Quando sem esperança e sem dinheiro, sem servir para nada mais, foi servir de soldado raso, mais uma vez, nas carreiras do Rei. Mas não tinha mais idade nem paciência para suportar a espera e a espada embainhada. Pediu baixa e, em 1584, foi lutar no casamento, contra uma bela moça 20 anos mais jovem, iludida pelo semblante do “cavaleiro da triste figura”. Também nestes tempos tentava escrever, inspirado pelo teatro e intermédios. Nada que rendesse publicação e direitos, o que dificultava ainda mais aquele sujeito difícil, de dinheiro escasso, aventureiro sem eira, aquela triste figura. Deixou solitária a mulher no matrimônio e, claro, levou aquele imenso par de chifres de tourada quando ela o deixou por outro mais jovem, com mais dinheiro. Triste Cervantes.
Jogado estava, então, na velha estrada, aberta e seca, empoeirada, a caminho de outro lugar, longe dali, onde pudesse ser desconhecido. Em Madrid, trabalhando para pagar cama e prato, sobrou algum tempo para concluir seu primeiro livro, publicado em 1585: Galatéia. Era a novela de uma moça do campo, de ímpeto livre, escorregando entre os galanteios de dois pretendentes. Capa e brochura, nada de moedas no embornal.
Continuou escrevendo peças de teatro, alguma poesia, prosas, mas nada ainda de moedas. Até que foi trabalhar naquilo que considerava tarefa ingrata, um emprego que ninguém queria, cobrador de impostos. Um homem tão ruim com as próprias finanças, tentou justamente o cargo de cuidador do erário, parte pequena dele, mas suficiente para trancafiá-lo por suspeita de algum desvio. Jurando inocência, amargou alguns meses na prisão em Sevilla, quando à luz da solidão e do tédio vislumbrou uma novela de cavalaria, as aventuras de Dom Quixote de La Mancha.
Aos 57 anos, em 1605, conseguiu juntar o que lhe restava de força e dignidade e publicou O Engenhoso Fidalgo Dom Quixote de La Mancha. O livro, em galope de Rocinante, correu Castilla, Andaluzia, Aragão, Catalunha, cruzou os Pirineus e os mares. Traduzido em português, francês, italiano e inglês, alcançou dezenas de edições nos anos seguintes, vendeu horrores, até culminar na segunda parte do Engenhoso Cavaleiro Dom Quixote de La Mancha, publicada em 1615. Cervantes morreu no ano seguinte, no dia 22 de abril de 1616, ainda pobre, velho, ranzinza e doente do fígado. Enterrado sem honras nem lápide, num convento em Madrid.

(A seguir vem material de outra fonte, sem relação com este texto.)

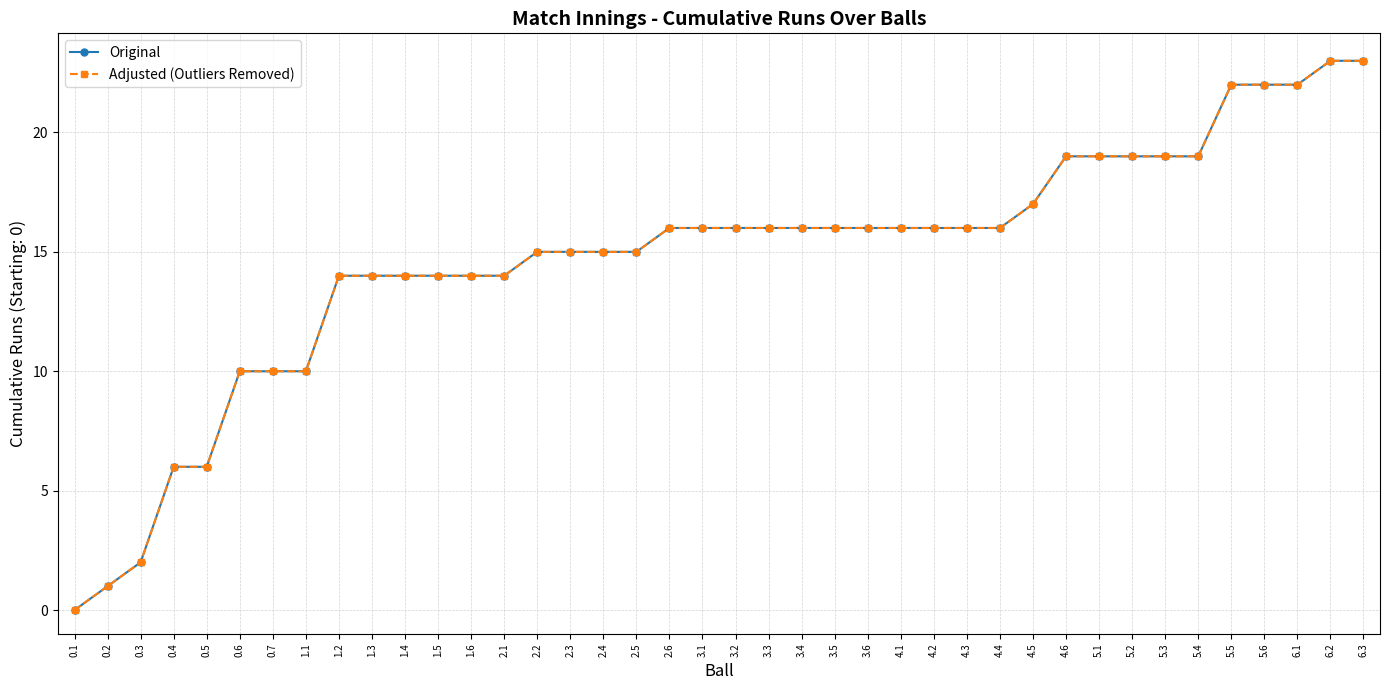

Does the chart have visible grid lines?

Yes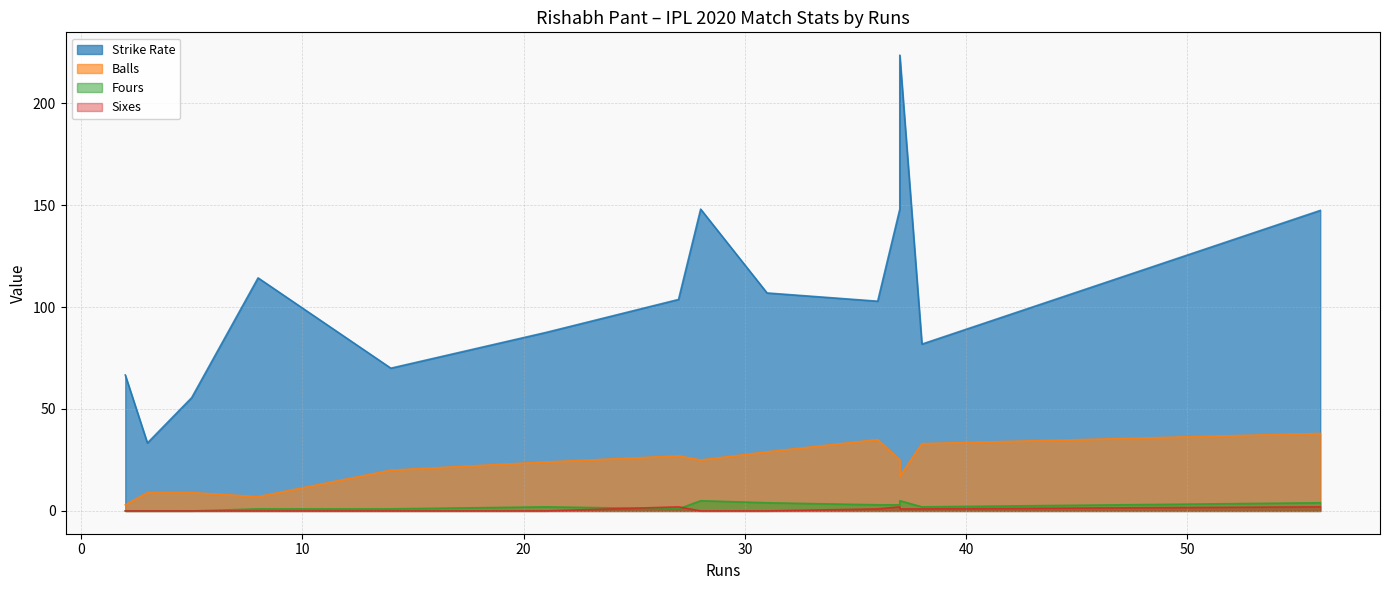

Which label corresponds to the largest value in the chart?

37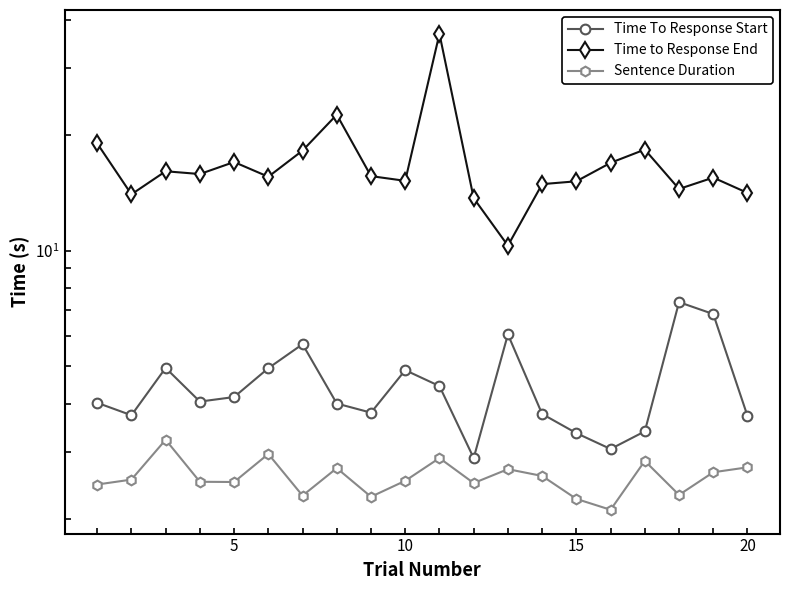

How many lines are shown in the chart?

3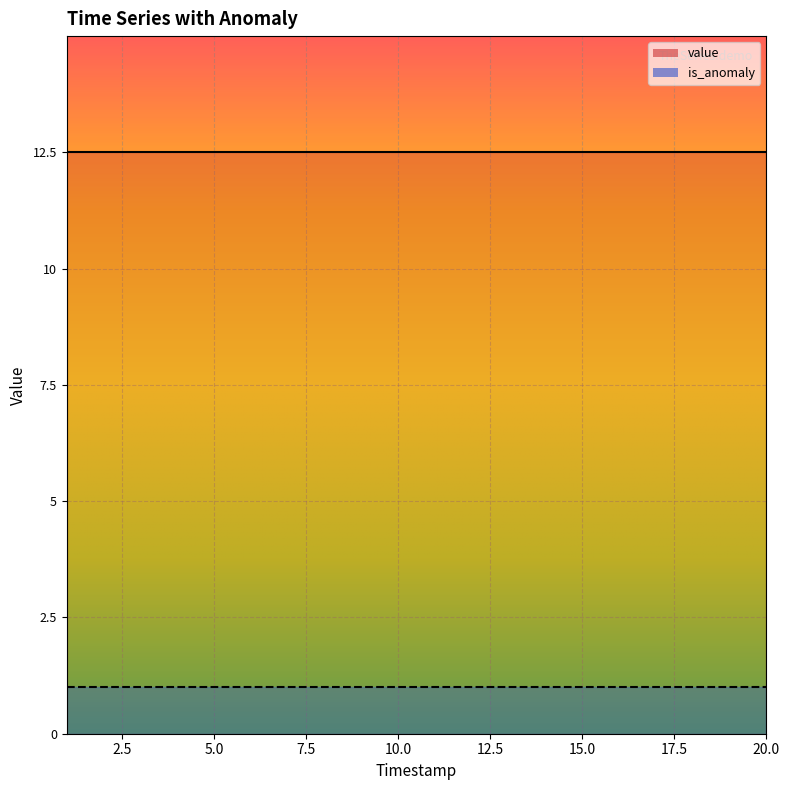

The value of value at 15 is 8.5. True or false?

False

Nos 10 anos que separaram as publicações das partes, Cervantes ainda pôde desfrutar de alguma benesse advinda do sucesso, ganhou algum dinheiro, bebeu vinho e comeu de tudo. Muito pouco ou quase nada se comparado ao enorme sucesso editorial que a obra alcançaria nos séculos, quatro deles, seguintes. Sustentou-lhe a velhice, é certo, mas não o tirou da pobreza nem da triste figura.
Desde 2011, uma busca pelos restos mortais de Cervantes cavou buracos no Convento das Trinitárias em Madrid, construção centenária reconstruída por cima dos próprios escombros por vezes. Em 2015 veio a confirmação da ossada encontrada de Cervantes, sem DNA nem nada, mas com a convicção de um louco cavaleiro andante enfrentando moinhos de vento.